We live in a new era of exclusion and extirpation that is fundamental to the vision of America not-so-secretly harbored in the hearts and minds of the powerful and well-heeled. Spot fires of deadly violence inevitably flare up amongst the underclass, unknowingly aping the ideologies of the ruling caste who then lightly condemn them. As Todd Miller shows in Empire of Borders, 2019, U.S. border protection radiates beyond the homeland far across the planet - where its agencies attempt to hold the line against the infiltration of…’your tired, your poor, Your huddled masses yearning to breathe free, The wretched refuse of your teeming shore’… and the non-white. Our southern border is the last in line of serried ranks of exclusionary practices made manifest and is the notorious site of graphic barbarity practiced for the edification of the world.
The United States displays exemplary leadership amongst those states in the Global North committed to harassing, impoverishing, quarantining, deporting, imprisoning and denying quality education and health care to most of its citizens (and almost a totality of its undocumented inhabitants). As Paul Street succinctly establishes here, this country no longer represents even a notional leadership in democracy; instead, for the last forty years we have led the world in income triage, abandoning fully ninety percent of the population in a relentless quest to achieve obscene levels of wealth disparity. This amassing of great wealth (which represents access to resources) is the ultimate hedge by global elites against a collapsing eco-system amidst catastrophic climate change.
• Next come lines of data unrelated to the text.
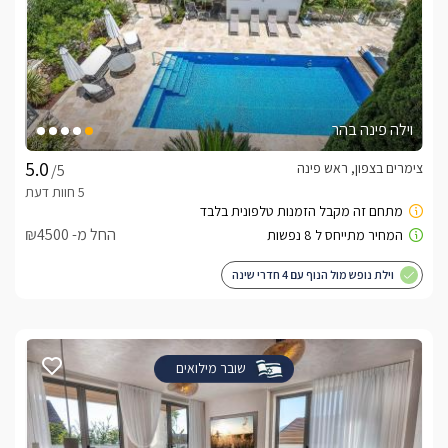
וילה פינה בהר
צימרים בצפון, ראש פינה
/5
החל מ- ₪4500
וילת נופש מול הנוף עם 4 חדרי שינה
שובר מילואים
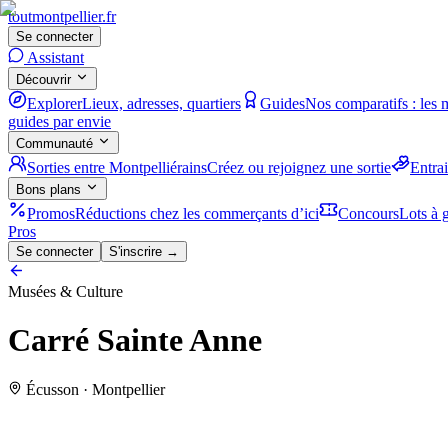
tout
montpellier
.fr
Se connecter
Assistant
Découvrir
Explorer
Lieux, adresses, quartiers
Guides
Nos comparatifs : les 
guides par envie
Communauté
Sorties entre Montpelliérains
Créez ou rejoignez une sortie
Entra
Bons plans
Promos
Réductions chez les commerçants d’ici
Concours
Lots à g
Pros
Se connecter
S'inscrire →
Musées & Culture
Carré Sainte Anne
Écusson · Montpellier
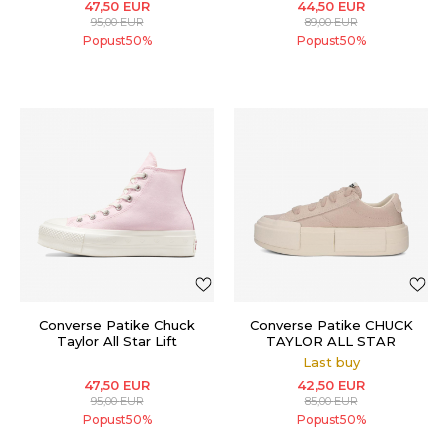
47,50
EUR
44,50
EUR
95,00
EUR
89,00
EUR
Popust
50
%
Popust
50
%
Converse Patike Chuck
Converse Patike CHUCK
Taylor All Star Lift
TAYLOR ALL STAR
CRUISE
Last buy
47,50
EUR
42,50
EUR
95,00
EUR
85,00
EUR
Popust
50
%
Popust
50
%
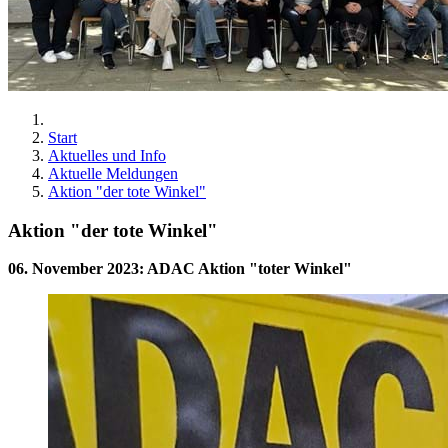
Start
Aktuelles und Info
Aktuelle Meldungen
Aktion "der tote Winkel"
Aktion "der tote Winkel"
06. November 2023
:
ADAC Aktion "toter Winkel"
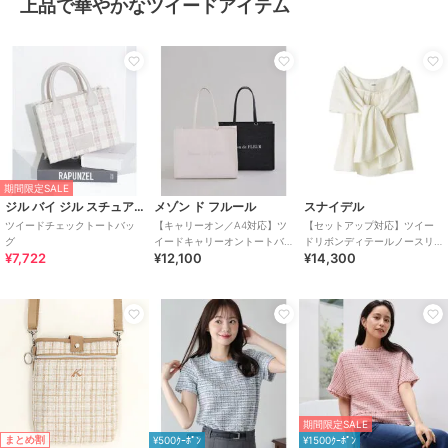
上品で華やかなツイードアイテム
期間限定SALE
ジル バイ ジル スチュアート
メゾン ド フルール
スナイデル
ツイードチェックトートバッ
【キャリーオン／A4対応】ツ
【セットアップ対応】ツイー
グ
イードキャリーオントートバ
ドリボンディテールノースリ
¥7,722
¥12,100
¥14,300
ッグ
ブラウス
期間限定SALE
まとめ割
¥500ｸｰﾎﾟﾝ
¥1500ｸｰﾎﾟﾝ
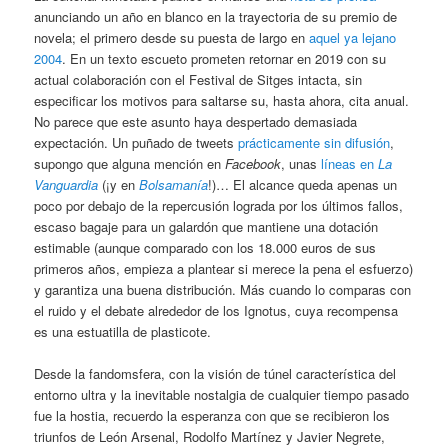
anunciando un año en blanco en la trayectoria de su premio de
novela; el primero desde su puesta de largo en
aquel ya lejano
2004
. En un texto escueto prometen retornar en 2019 con su
actual colaboración con el Festival de Sitges intacta, sin
especificar los motivos para saltarse su, hasta ahora, cita anual.
No parece que este asunto haya despertado demasiada
expectación. Un puñado de tweets
prácticamente sin difusión
,
supongo que alguna mención en
Facebook
, unas
líneas en
La
Vanguardia
(¡y en
Bolsamanía
!)… El alcance queda apenas un
poco por debajo de la repercusión lograda por los últimos fallos,
escaso bagaje para un galardón que mantiene una dotación
estimable (aunque comparado con los 18.000 euros de sus
primeros años, empieza a plantear si merece la pena el esfuerzo)
y garantiza una buena distribución. Más cuando lo comparas con
el ruido y el debate alrededor de los Ignotus, cuya recompensa
es una estuatilla de plasticote.
Desde la fandomsfera, con la visión de túnel característica del
entorno ultra y la inevitable nostalgia de cualquier tiempo pasado
fue la hostia, recuerdo la esperanza con que se recibieron los
triunfos de León Arsenal, Rodolfo Martínez y Javier Negrete,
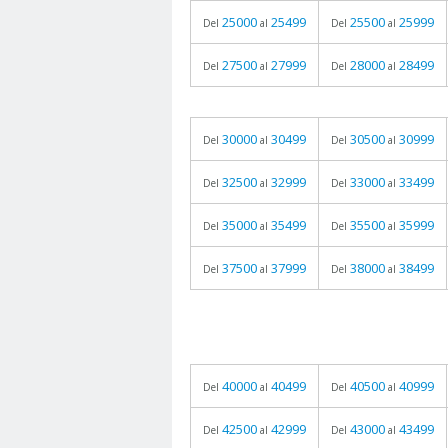
25000
25499
25500
25999
Del
al
Del
al
27500
27999
28000
28499
Del
al
Del
al
30000
30499
30500
30999
Del
al
Del
al
32500
32999
33000
33499
Del
al
Del
al
35000
35499
35500
35999
Del
al
Del
al
37500
37999
38000
38499
Del
al
Del
al
40000
40499
40500
40999
Del
al
Del
al
42500
42999
43000
43499
Del
al
Del
al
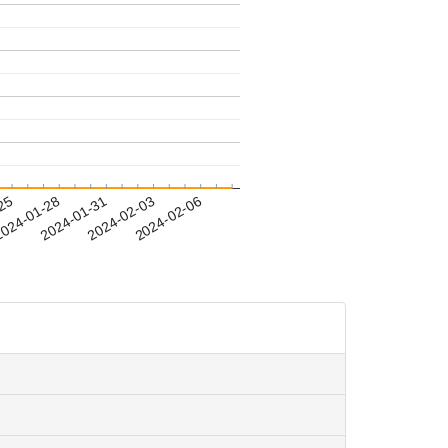
-25
024-01-28
2024-01-31
2024-02-03
2024-02-06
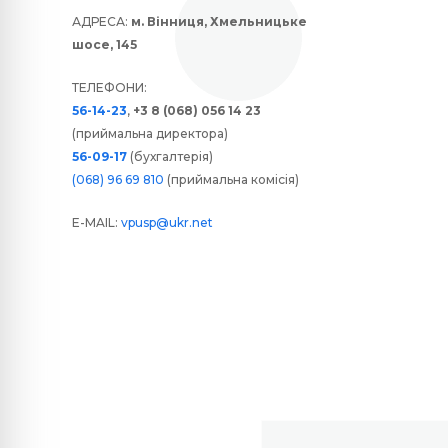
АДРЕСА:
м. Вінниця, Хмельницьке
шосе, 145
ТЕЛЕФОНИ:
56-14-23
,
+3 8 (068) 056 14 23
(приймальна директора)
56-09-17
(бухгалтерія)
(068) 96 69 810
(приймальна комісія)
E-MAIL:
vpusp@ukr.net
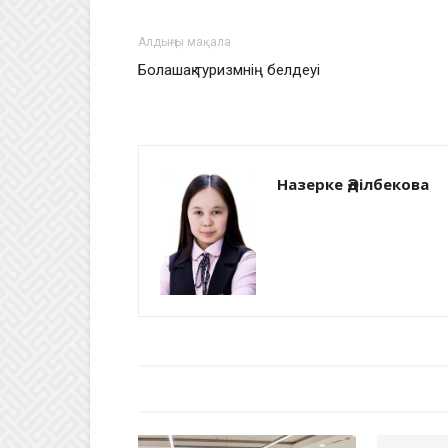
Алдыңғы мақала
Болашақ туризмнің белдеуі
Назерке Әділбекова
БАЙЛАНЫСТЫ МАҚАЛАЛАР
АВТО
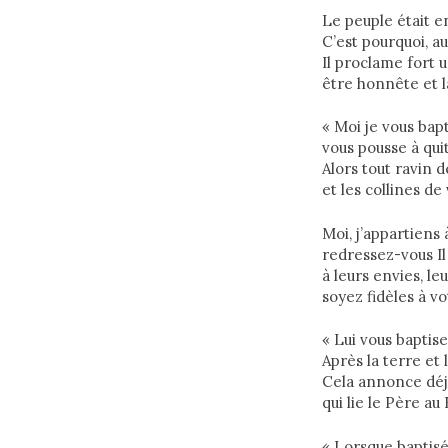
Le peuple était e
C’est pourquoi, au
Il proclame fort 
être honnête et 
« Moi je vous bapt
vous pousse à quit
Alors tout ravin 
et les collines de
Moi, j’appartiens à
redressez-vous I
à leurs envies, le
soyez fidèles à vo
« Lui vous baptise
Après la terre et 
Cela annonce déj
qui lie le Père au 
« Lorsque baptisé J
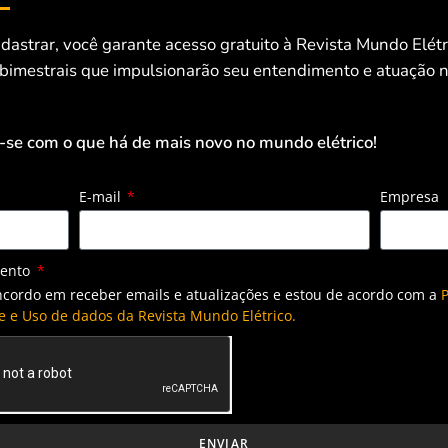
dastrar, você garante acesso gratuito à Revista Mundo Elét
 bimestrais que impulsionarão seu entendimento e atuação n
-se com o que há de mais novo no mundo elétrico!
E-mail
Empresa
mento
ncordo em receber emails e atualizações e estou de acordo com a
P
e e Uso de dados da Revista Mundo Elétrico.
ENVIAR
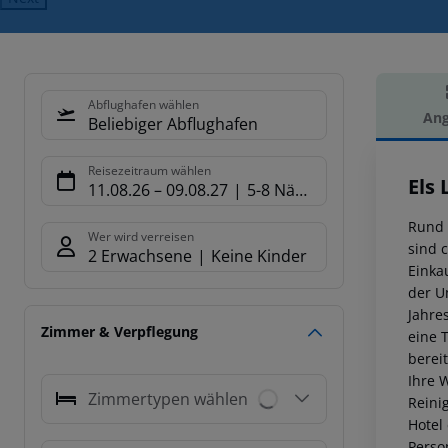
Abflughafen wählen
Ang
Beliebiger Abflughafen
Hot
Reisezeitraum wählen
Els
11.08.26
–
09.08.27
5-8 Nächte
Rund 
Wer wird verreisen
sind 
2 Erwachsene
Keine Kinder
Einka
der U
Jahre
Zimmer & Verpflegung
eine 
berei
Ihre 
Zimmertypen wählen
Reini
Hotel
Perso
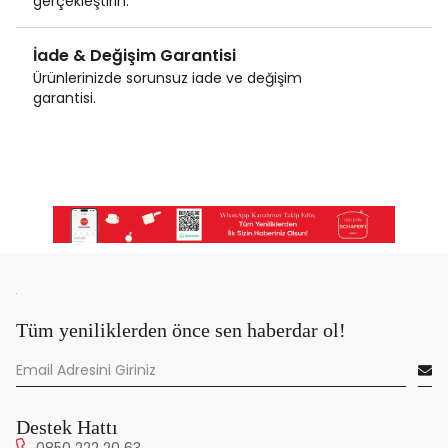
gerçekleştirin.
İade & Değişim Garantisi
Ürünlerinizde sorunsuz iade ve değişim
garantisi.
Tüm yeniliklerden önce sen haberdar ol!
Destek Hattı
0850 222 20 63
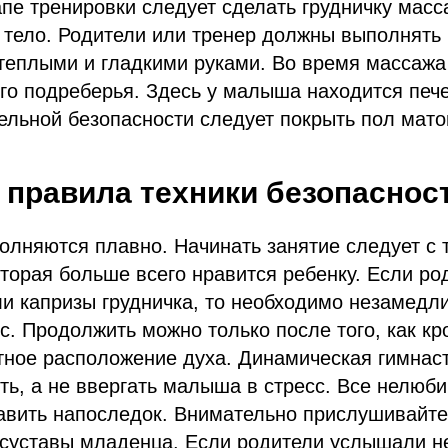
пе тренировки следует сделать грудничку масс
 тело. Родители или тренер должны выполнять
теплыми и гладкими руками. Во время массажа 
го подреберья. Здесь у малыша находится пече
ельной безопасности следует покрыть пол мато
правила техники безопаснос
лняются плавно. Начинать занятие следует с 
торая больше всего нравится ребенку. Если ро
и капризы грудничка, то необходимо незамедл
с. Продолжить можно только после того, как кр
тное расположение духа. Динамическая гимнас
ть, а не ввергать малыша в стресс. Все нелю
авить напоследок. Внимательно прислушивайтес
 суставы младенца. Если родители услышали 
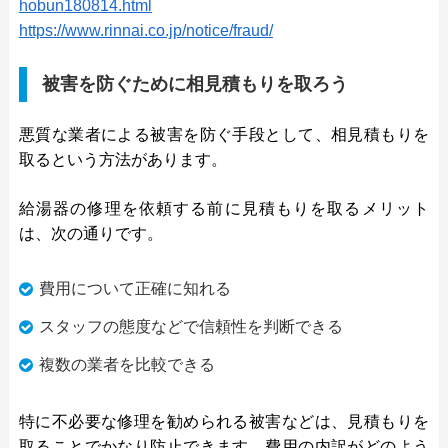
hobun180814.html
https://www.rinnai.co.jp/notice/fraud/
被害を防ぐために相見積もりを取ろう
悪質な業者による被害を防ぐ手段として、相見積もりを
取るという方法があります。
給湯器の修理を依頼する前に見積もりを取るメリット
は、次の通りです。
費用について正確に知れる
スタッフの態度などで信頼性を判断できる
複数の業者を比較できる
特に不必要な修理を勧められる被害などは、見積もりを
取ることでかなり防止できます。費用の内訳がどのよう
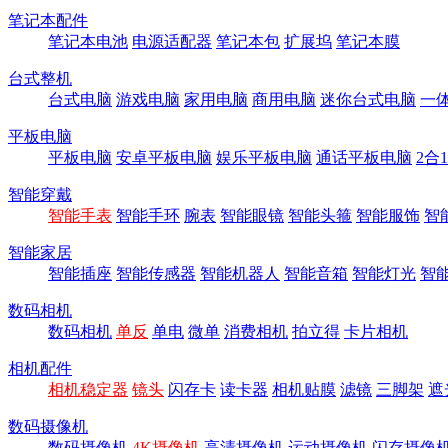
笔记本配件
笔记本电池
电源适配器
笔记本包
扩展坞
笔记本膜
台式整机
台式电脑
游戏电脑
家用电脑
商用电脑
迷你台式电脑
一
平板电脑
平板电脑
安卓平板电脑
娱乐平板电脑
通话平板电脑
2合
智能穿戴
智能手表
智能手环
腕表
智能眼镜
智能头箍
智能服饰
智
智能家居
智能插座
智能传感器
智能机器人
智能音箱
智能灯光
智
数码相机
数码相机
单反
单电
微单
消费相机
拍立得
卡片相机
相机配件
相机稳定器
镜头
闪存卡
读卡器
相机贴膜
滤镜
三脚架
遮
数码摄像机
数码摄像机
4K摄像机
高清摄像机
运动摄像机
闪存摄像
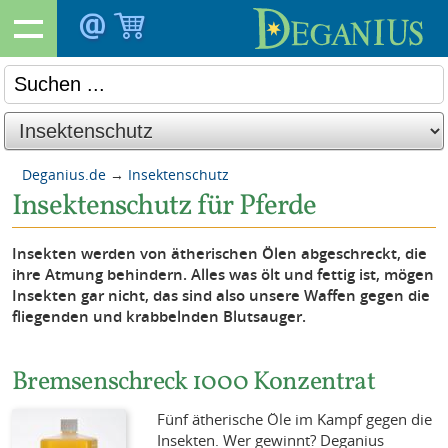
Deganius.de
→
Insektenschutz
Insektenschutz für Pferde
Insekten werden von ätherischen Ölen abgeschreckt, die
ihre Atmung behindern. Alles was ölt und fettig ist, mögen
Insekten gar nicht, das sind also unsere Waffen gegen die
fliegenden und krabbelnden Blutsauger.
Bremsenschreck 1000 Konzentrat
Fünf ätherische Öle im Kampf gegen die
Insekten. Wer gewinnt? Deganius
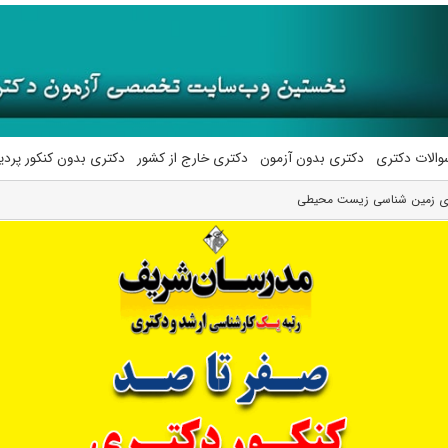
والات دکتری
دکتری بدون آزمون
دکتری خارج از کشور
دکتری بدون کنکور پرد
ری زمین‌ شناسی زیست‌ محیطی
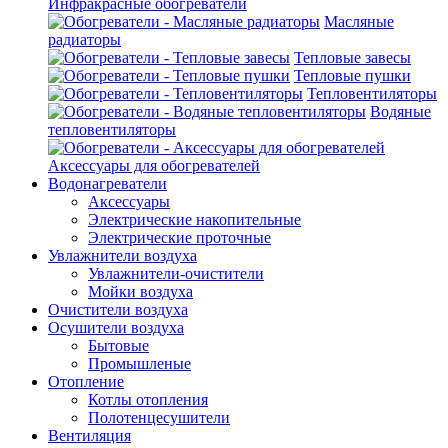
Инфракрасные обогреватели
Масляные
радиаторы
Тепловые завесы
Тепловые пушки
Тепловентиляторы
Водяные
тепловентиляторы
Аксессуары для обогревателей
Водонагреватели
Аксессуары
Электрические накопительные
Электрические проточные
Увлажнители воздуха
Увлажнители-очистители
Мойки воздуха
Очистители воздуха
Осушители воздуха
Бытовые
Промышленые
Отопление
Котлы отопления
Полотенцесушители
Вентиляция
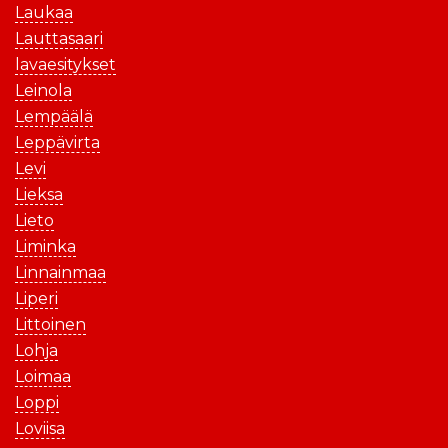
Laukaa
Lauttasaari
lavaesitykset
Leinola
Lempäälä
Leppävirta
Levi
Lieksa
Lieto
Liminka
Linnainmaa
Liperi
Littoinen
Lohja
Loimaa
Loppi
Loviisa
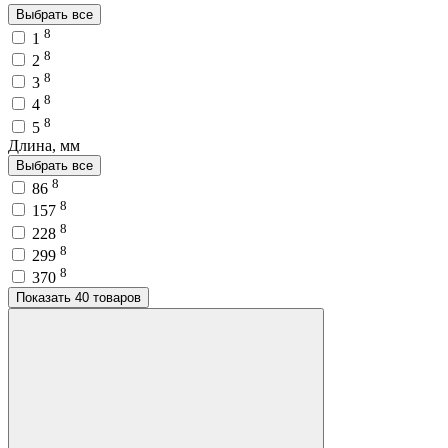
Выбрать все
8
1
8
2
8
3
8
4
8
5
Длина, мм
Выбрать все
8
86
8
157
8
228
8
299
8
370
Показать 40 товаров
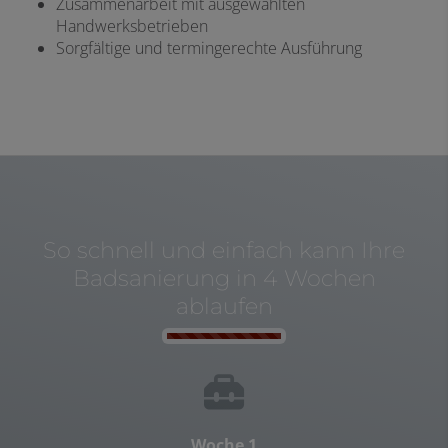
Zusammenarbeit mit ausgewählten
Handwerksbetrieben
Sorgfältige und termingerechte Ausführung
So schnell und einfach kann Ihre
Badsanierung in 4 Wochen
ablaufen
Counter-F
Woche 1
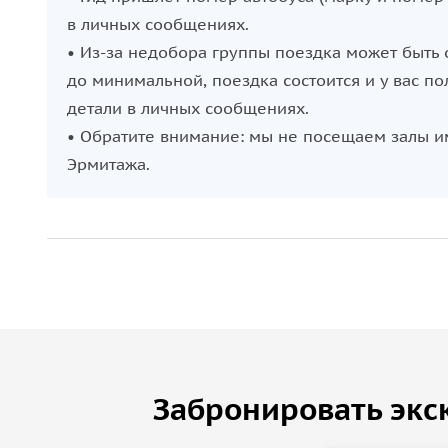
в личных сообщениях.
• Из-за недобора группы поездка может быть 
до минимальной, поездка состоится и у вас по
детали в личных сообщениях.
• Обратите внимание: мы не посещаем залы им
Эрмитажа.
Забронировать экс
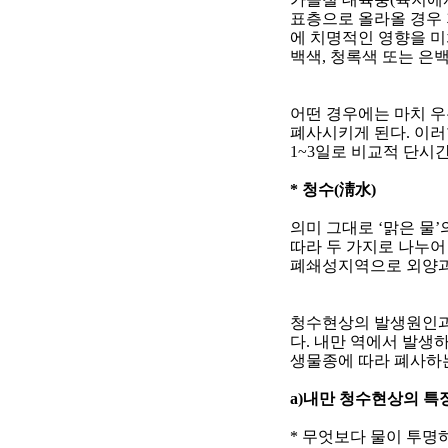
표층으로 올라올 경우 
에 치명적인 영향을 
백색
,
청록색 또는 은
어떤 경우에는 마치 
폐사시키게 된다
.
이러
1~3
일로 비교적 단시
*
청수
(
淸水
)
의미 그대로
‘
맑은 물
’
따라 두 가지로 나누어
폐쇄성지역으로 외양과
청수현상의 발생원인과 
다
.
내만 역에서 발생
생물종에 따라 폐사하
a)
내만 청수현상의 특
*
무엇보다 물이 투명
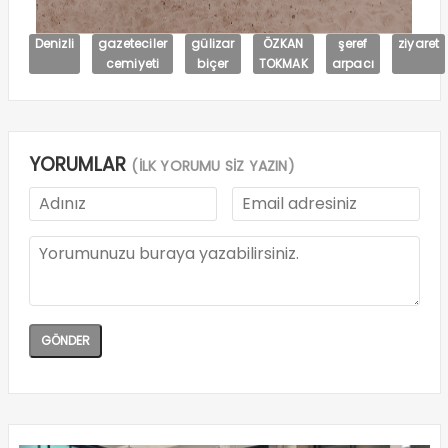
Denizli
gazeteciler
gülizar
ÖZKAN
şeref
ziyaret
cemiyeti
biçer
TOKMAK
arpacı
YORUMLAR
(İLK YORUMU SİZ YAZIN)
In this country it is practiced by the uber-wealthy with a sublime disregard for the immiseration caused by their wealth-hording.
Those who are politically and philosophically engaged in the travails of the Anthropocene understand that a revolution that attempts to install democracy in the United States is irrelevant unless it is framed within the larger struggle of the poor against the rich, which is entwined with the war to preserve a viable planet for our shared future. Historically, it is has taken power and resources to destroy the environment - the traditional purview of the wealthy. The poor are but instruments of this depredation, as, for instance, miners, drillers, builders, fishers, farmers, soldiers, policemen and ultimately, as consumers.
If we continue to triage humanity along the wealth divide only the rich will live green, along with their select non-human companions, in their urban principalities, country estates, mountain aeries or idyllic islands. Others will endure in the brown fields of environmental devastation amidst the carnage of the sixth extinction, while the violence of the most disaffected bubbles up around them, disguised as nationalism, race-hate or religion. These ‘others’ may wait at the gates or loiter along the shores, and idly engage in discussions of freedom and democracy, but the vortices of effective power swirl ever further beyond their reach.